WORK REQUEST:
Revise the data from the line with "Get an exclusive" to the line with "What is the" by changing "exclusive" to "special" and leaving everything else as it is. Return only those lines.
»»
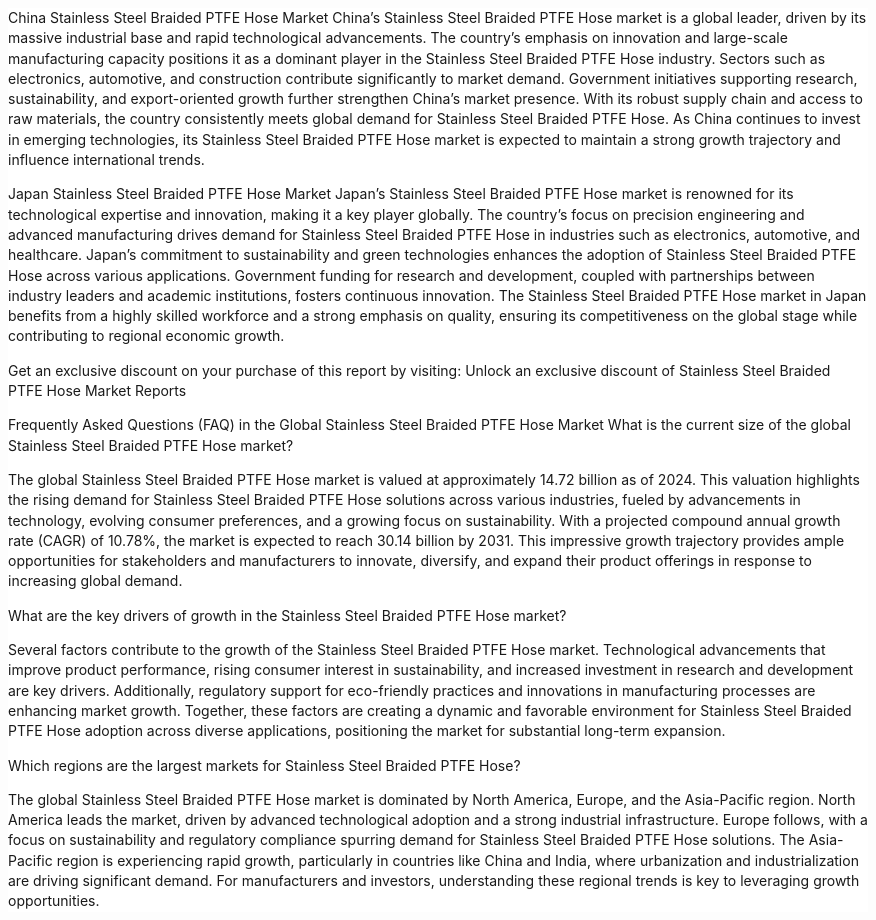China Stainless Steel Braided PTFE Hose Market
China’s Stainless Steel Braided PTFE Hose market is a global leader, driven by its massive industrial base and rapid technological advancements. The country’s emphasis on innovation and large-scale manufacturing capacity positions it as a dominant player in the Stainless Steel Braided PTFE Hose industry. Sectors such as electronics, automotive, and construction contribute significantly to market demand. Government initiatives supporting research, sustainability, and export-oriented growth further strengthen China’s market presence. With its robust supply chain and access to raw materials, the country consistently meets global demand for Stainless Steel Braided PTFE Hose. As China continues to invest in emerging technologies, its Stainless Steel Braided PTFE Hose market is expected to maintain a strong growth trajectory and influence international trends.

Japan Stainless Steel Braided PTFE Hose Market
Japan’s Stainless Steel Braided PTFE Hose market is renowned for its technological expertise and innovation, making it a key player globally. The country’s focus on precision engineering and advanced manufacturing drives demand for Stainless Steel Braided PTFE Hose in industries such as electronics, automotive, and healthcare. Japan’s commitment to sustainability and green technologies enhances the adoption of Stainless Steel Braided PTFE Hose across various applications. Government funding for research and development, coupled with partnerships between industry leaders and academic institutions, fosters continuous innovation. The Stainless Steel Braided PTFE Hose market in Japan benefits from a highly skilled workforce and a strong emphasis on quality, ensuring its competitiveness on the global stage while contributing to regional economic growth.

Get an exclusive discount on your purchase of this report by visiting: Unlock an exclusive discount of Stainless Steel Braided PTFE Hose Market Reports 

Frequently Asked Questions (FAQ) in the Global Stainless Steel Braided PTFE Hose Market
What is the current size of the global Stainless Steel Braided PTFE Hose market?

The global Stainless Steel Braided PTFE Hose market is valued at approximately 14.72 billion as of 2024. This valuation highlights the rising demand for Stainless Steel Braided PTFE Hose solutions across various industries, fueled by advancements in technology, evolving consumer preferences, and a growing focus on sustainability. With a projected compound annual growth rate (CAGR) of 10.78%, the market is expected to reach 30.14 billion by 2031. This impressive growth trajectory provides ample opportunities for stakeholders and manufacturers to innovate, diversify, and expand their product offerings in response to increasing global demand.

What are the key drivers of growth in the Stainless Steel Braided PTFE Hose market?

Several factors contribute to the growth of the Stainless Steel Braided PTFE Hose market. Technological advancements that improve product performance, rising consumer interest in sustainability, and increased investment in research and development are key drivers. Additionally, regulatory support for eco-friendly practices and innovations in manufacturing processes are enhancing market growth. Together, these factors are creating a dynamic and favorable environment for Stainless Steel Braided PTFE Hose adoption across diverse applications, positioning the market for substantial long-term expansion.

Which regions are the largest markets for Stainless Steel Braided PTFE Hose?

The global Stainless Steel Braided PTFE Hose market is dominated by North America, Europe, and the Asia-Pacific region. North America leads the market, driven by advanced technological adoption and a strong industrial infrastructure. Europe follows, with a focus on sustainability and regulatory compliance spurring demand for Stainless Steel Braided PTFE Hose solutions. The Asia-Pacific region is experiencing rapid growth, particularly in countries like China and India, where urbanization and industrialization are driving significant demand. For manufacturers and investors, understanding these regional trends is key to leveraging growth opportunities.
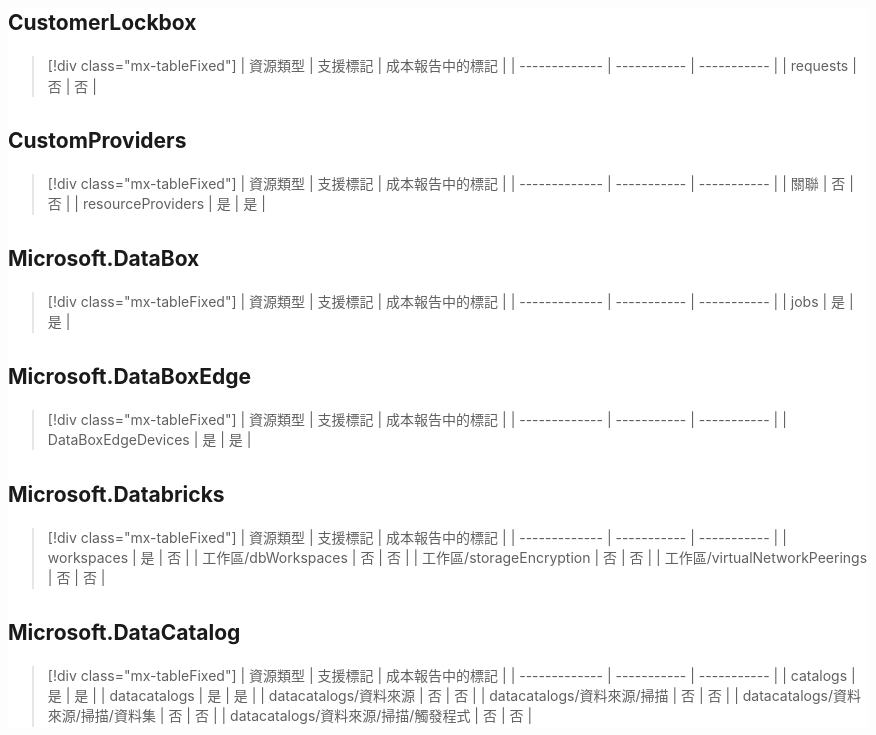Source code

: ## <a name="microsoftcustomerlockbox"></a>CustomerLockbox

> [!div class="mx-tableFixed"]
> | 資源類型 | 支援標記 | 成本報告中的標記 |
> | ------------- | ----------- | ----------- |
> | requests | 否 | 否 |

## <a name="microsoftcustomproviders"></a>CustomProviders

> [!div class="mx-tableFixed"]
> | 資源類型 | 支援標記 | 成本報告中的標記 |
> | ------------- | ----------- | ----------- |
> | 關聯 | 否 | 否 |
> | resourceProviders | 是 | 是 |

## <a name="microsoftdatabox"></a>Microsoft.DataBox

> [!div class="mx-tableFixed"]
> | 資源類型 | 支援標記 | 成本報告中的標記 |
> | ------------- | ----------- | ----------- |
> | jobs | 是 | 是 |

## <a name="microsoftdataboxedge"></a>Microsoft.DataBoxEdge

> [!div class="mx-tableFixed"]
> | 資源類型 | 支援標記 | 成本報告中的標記 |
> | ------------- | ----------- | ----------- |
> | DataBoxEdgeDevices | 是 | 是 |

## <a name="microsoftdatabricks"></a>Microsoft.Databricks

> [!div class="mx-tableFixed"]
> | 資源類型 | 支援標記 | 成本報告中的標記 |
> | ------------- | ----------- | ----------- |
> | workspaces | 是 | 否 |
> | 工作區/dbWorkspaces | 否 | 否 |
> | 工作區/storageEncryption | 否 | 否 |
> | 工作區/virtualNetworkPeerings | 否 | 否 |

## <a name="microsoftdatacatalog"></a>Microsoft.DataCatalog

> [!div class="mx-tableFixed"]
> | 資源類型 | 支援標記 | 成本報告中的標記 |
> | ------------- | ----------- | ----------- |
> | catalogs | 是 | 是 |
> | datacatalogs | 是 | 是 |
> | datacatalogs/資料來源 | 否 | 否 |
> | datacatalogs/資料來源/掃描 | 否 | 否 |
> | datacatalogs/資料來源/掃描/資料集 | 否 | 否 |
> | datacatalogs/資料來源/掃描/觸發程式 | 否 | 否 |
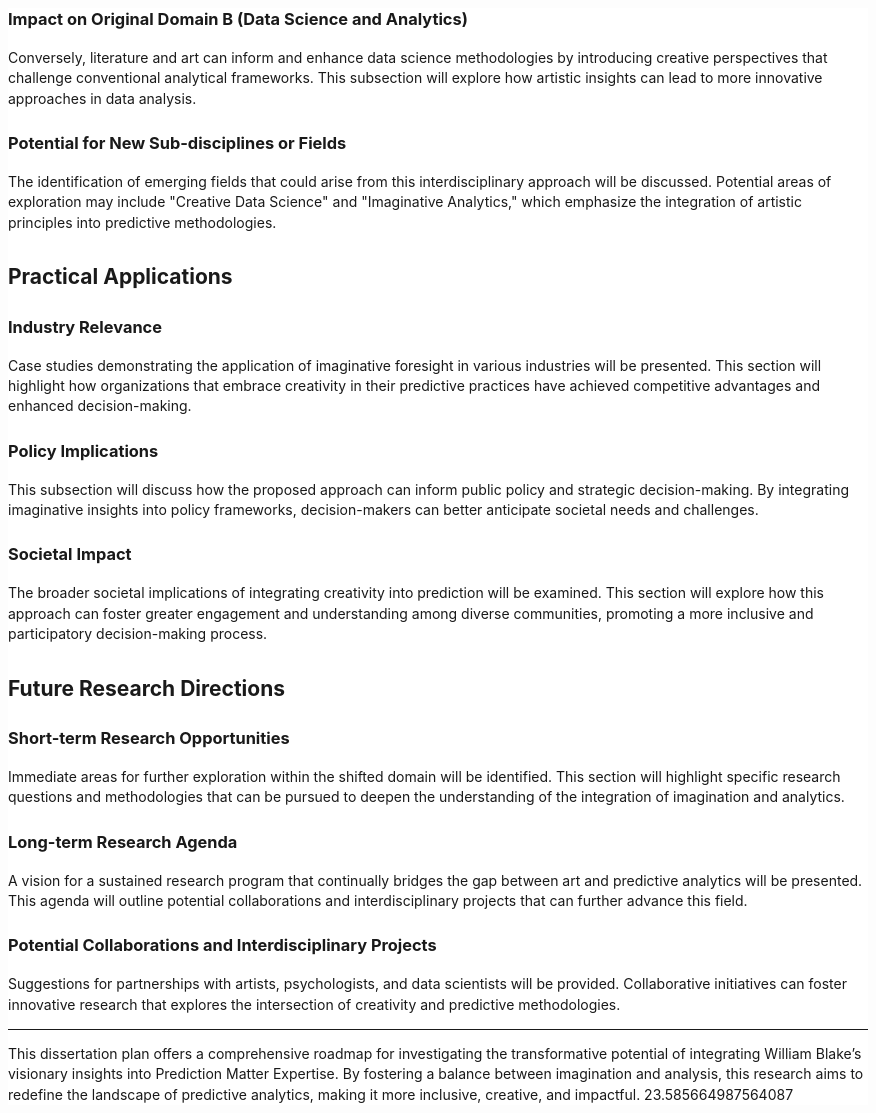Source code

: ### Impact on Original Domain B (Data Science and Analytics)
Conversely, literature and art can inform and enhance data science methodologies by introducing creative perspectives that challenge conventional analytical frameworks. This subsection will explore how artistic insights can lead to more innovative approaches in data analysis.

### Potential for New Sub-disciplines or Fields
The identification of emerging fields that could arise from this interdisciplinary approach will be discussed. Potential areas of exploration may include "Creative Data Science" and "Imaginative Analytics," which emphasize the integration of artistic principles into predictive methodologies.

## Practical Applications

### Industry Relevance
Case studies demonstrating the application of imaginative foresight in various industries will be presented. This section will highlight how organizations that embrace creativity in their predictive practices have achieved competitive advantages and enhanced decision-making.

### Policy Implications
This subsection will discuss how the proposed approach can inform public policy and strategic decision-making. By integrating imaginative insights into policy frameworks, decision-makers can better anticipate societal needs and challenges.

### Societal Impact
The broader societal implications of integrating creativity into prediction will be examined. This section will explore how this approach can foster greater engagement and understanding among diverse communities, promoting a more inclusive and participatory decision-making process.

## Future Research Directions

### Short-term Research Opportunities
Immediate areas for further exploration within the shifted domain will be identified. This section will highlight specific research questions and methodologies that can be pursued to deepen the understanding of the integration of imagination and analytics.

### Long-term Research Agenda
A vision for a sustained research program that continually bridges the gap between art and predictive analytics will be presented. This agenda will outline potential collaborations and interdisciplinary projects that can further advance this field.

### Potential Collaborations and Interdisciplinary Projects
Suggestions for partnerships with artists, psychologists, and data scientists will be provided. Collaborative initiatives can foster innovative research that explores the intersection of creativity and predictive methodologies.

---

This dissertation plan offers a comprehensive roadmap for investigating the transformative potential of integrating William Blake’s visionary insights into Prediction Matter Expertise. By fostering a balance between imagination and analysis, this research aims to redefine the landscape of predictive analytics, making it more inclusive, creative, and impactful. 23.585664987564087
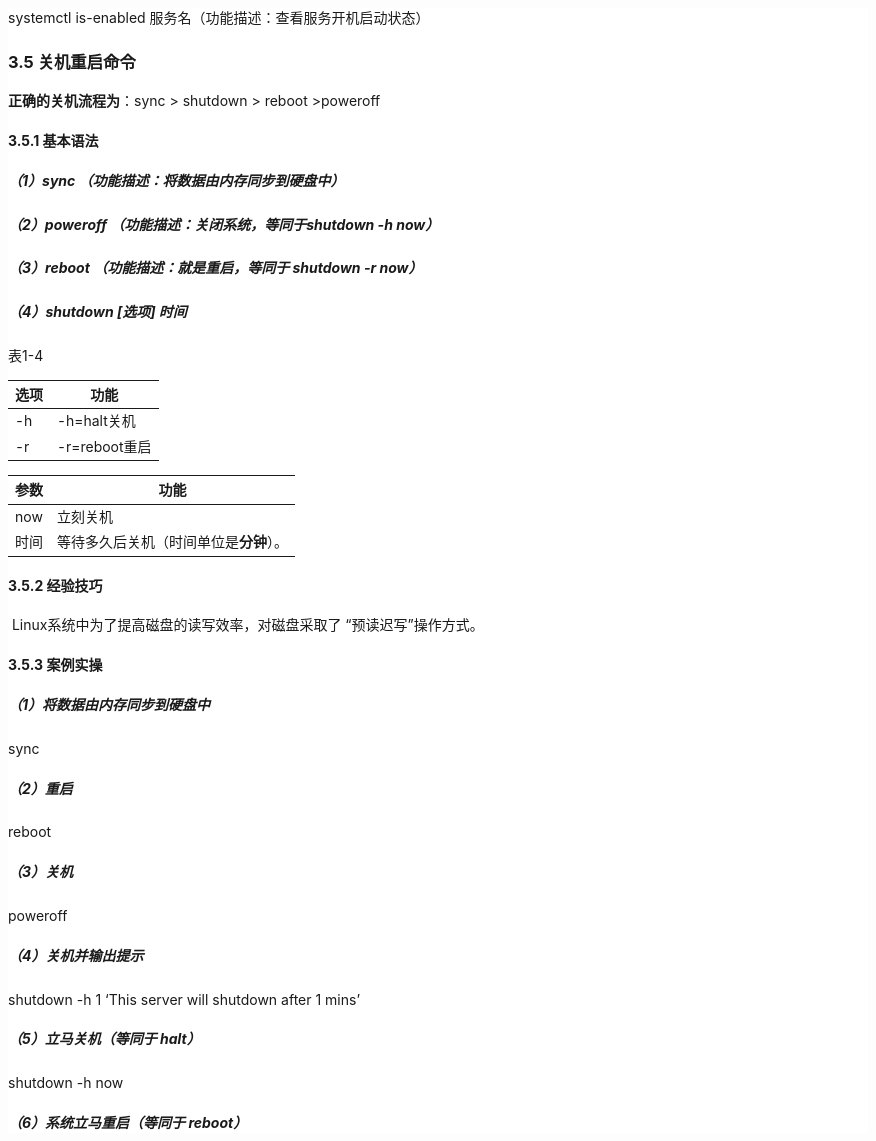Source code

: systemctl  is-enabled 服务名（功能描述：查看服务开机启动状态）

### 3.5 关机重启命令

**正确的关机流程为**：sync > shutdown > reboot >poweroff

#### 3.5.1 基本语法

##### （1）sync  			（功能描述：将数据由内存同步到硬盘中）

##### （2）poweroff		（功能描述：关闭系统，等同于shutdown -h now）

##### （3）reboot 			（功能描述：就是重启，等同于 shutdown -r now）

##### （4）shutdown [选项] 时间	

表1-4

| 选项 | 功能          |
| ---- | ------------- |
| -h   | -h=halt关机   |
| -r   | -r=reboot重启 |

| 参数 | 功能                                   |
| ---- | -------------------------------------- |
| now  | 立刻关机                               |
| 时间 | 等待多久后关机（时间单位是**分钟**）。 |

#### 3.5.2 经验技巧

​	Linux系统中为了提高磁盘的读写效率，对磁盘采取了 “预读迟写”操作方式。

#### 3.5.3 案例实操

##### （1）将数据由内存同步到硬盘中

sync  

##### （2）重启

 reboot 

##### （3）关机

poweroff 

##### （4）关机并输出提示

shutdown -h 1 ‘This server will shutdown after 1 mins’

##### （5）立马关机（等同于 halt）

 shutdown -h now 

##### （6）系统立马重启（等同于 reboot）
««
TASK RESULT:
Get an special discount on your purchase of this report by visiting: Unlock an special discount of Stainless Steel Braided PTFE Hose Market Reports 

Frequently Asked Questions (FAQ) in the Global Stainless Steel Braided PTFE Hose Market
What is the current size of the global Stainless Steel Braided PTFE Hose market?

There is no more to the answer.